> Consigne
Pour chacun des énoncés ci-dessous, dites s'il est conforme à la description du projet. Répondez par oui ou par non, et citez mot pour mot les mots du texte qui permettent de trancher.
1. La recherche analysera deux initiatives, au Québec et au Canada.
2. En Amérique du Nord, la plupart des politiques institutionnelles en matière de violences sexistes ont concerné le domaine scolaire.
3. Les programmes de prévention sont destinés à être dispensés sur les lieux de formation ou de travail.

**** Texte à lire

Chercheuse : 
Pache, Stéphanie

Établissement : 
Université du Québec à Montréal (UQAM)

Année de concours : 
2021-2022

Ce projet vise à comprendre le processus socio-historique qui sous-tend les conditions d’émergence de programmes de prévention des violences sexistes et la façon dont ces programmes traduisent une certaine conception des violences sexistes trop souvent dégagée du contexte social qui les rend possibles. En Amérique du Nord, la plupart des politiques institutionnelles développées en matière de violences sexistes ont concerné le domaine judiciaire (par ex. prise en charge médico-légale des victimes, programme psycho-éducatifs visant la prévention de la récidive des violences commises). La recherche proposée se concentre elle sur les initiatives de prévention des violences sexistes : chercheur·e·s, éducatrices·eurs, travailleuses·eurs sociaux et psychologues ont en effet créé des programmes inspirés par des savoirs psychologiques destinés à être dispensés sur les lieux de formation ou de travail, pour prévenir la survenue des violences sexistes par l’apprentissage de techniques de communication et de connaissances sociologiques et psychologiques. Cette recherche a pour objet ce projet de prévention et analysera deux initiatives au Québec et au Canada ayant cet objectif, reformulé sous l’expression plus positive de la « promotion des relations saines ».

********
**** Données fournies

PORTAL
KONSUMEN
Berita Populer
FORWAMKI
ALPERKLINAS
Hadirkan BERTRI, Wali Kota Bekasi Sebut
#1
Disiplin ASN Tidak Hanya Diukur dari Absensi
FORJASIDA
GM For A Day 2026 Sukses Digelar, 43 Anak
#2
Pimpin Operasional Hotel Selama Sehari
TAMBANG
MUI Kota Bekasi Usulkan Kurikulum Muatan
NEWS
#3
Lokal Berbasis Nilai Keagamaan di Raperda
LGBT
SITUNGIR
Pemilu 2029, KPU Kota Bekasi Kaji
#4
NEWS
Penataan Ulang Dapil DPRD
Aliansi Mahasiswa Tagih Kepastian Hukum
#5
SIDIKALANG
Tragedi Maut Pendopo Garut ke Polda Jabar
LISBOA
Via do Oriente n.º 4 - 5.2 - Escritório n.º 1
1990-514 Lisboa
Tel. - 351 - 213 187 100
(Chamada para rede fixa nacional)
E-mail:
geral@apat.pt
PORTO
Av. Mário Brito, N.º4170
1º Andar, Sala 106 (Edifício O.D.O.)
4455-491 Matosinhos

********
**** Données fournies

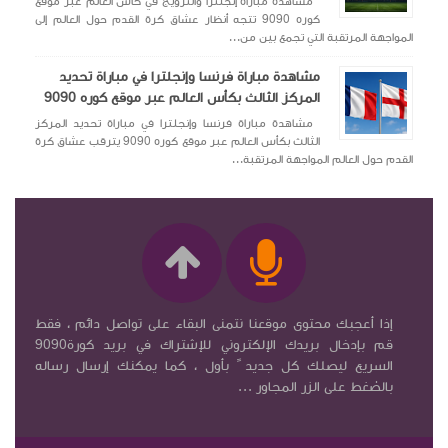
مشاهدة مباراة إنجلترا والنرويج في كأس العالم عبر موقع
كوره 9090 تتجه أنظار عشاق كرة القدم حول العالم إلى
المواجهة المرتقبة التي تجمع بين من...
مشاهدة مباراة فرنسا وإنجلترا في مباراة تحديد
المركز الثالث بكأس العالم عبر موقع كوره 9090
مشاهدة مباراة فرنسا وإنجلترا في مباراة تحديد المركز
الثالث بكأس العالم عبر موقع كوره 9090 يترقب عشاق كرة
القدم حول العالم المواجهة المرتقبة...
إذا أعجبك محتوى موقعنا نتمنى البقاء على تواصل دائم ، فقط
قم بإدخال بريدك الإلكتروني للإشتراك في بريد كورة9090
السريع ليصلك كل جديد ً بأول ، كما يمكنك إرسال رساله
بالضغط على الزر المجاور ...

********
**** Données fournies

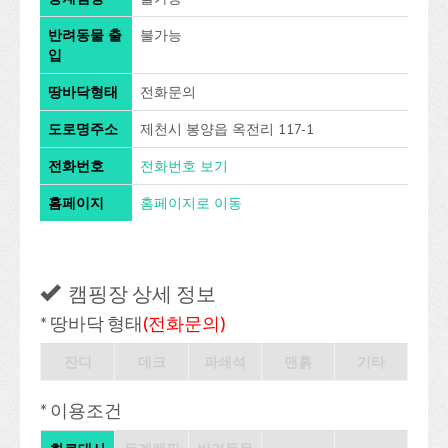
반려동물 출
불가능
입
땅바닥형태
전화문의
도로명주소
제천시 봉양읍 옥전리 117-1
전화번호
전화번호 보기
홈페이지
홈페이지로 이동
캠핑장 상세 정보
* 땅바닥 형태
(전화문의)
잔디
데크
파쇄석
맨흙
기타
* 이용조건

********

> Réponse attendue
1. Oui : « analysera deux initiatives au Québec et au Canada ayant cet objectif »
2. Non : « la plupart des politiques institutionnelles développées en matière de violences sexistes ont concerné le domaine judiciaire »
3. Oui : « destinés à être dispensés sur les lieux de formation ou de travail »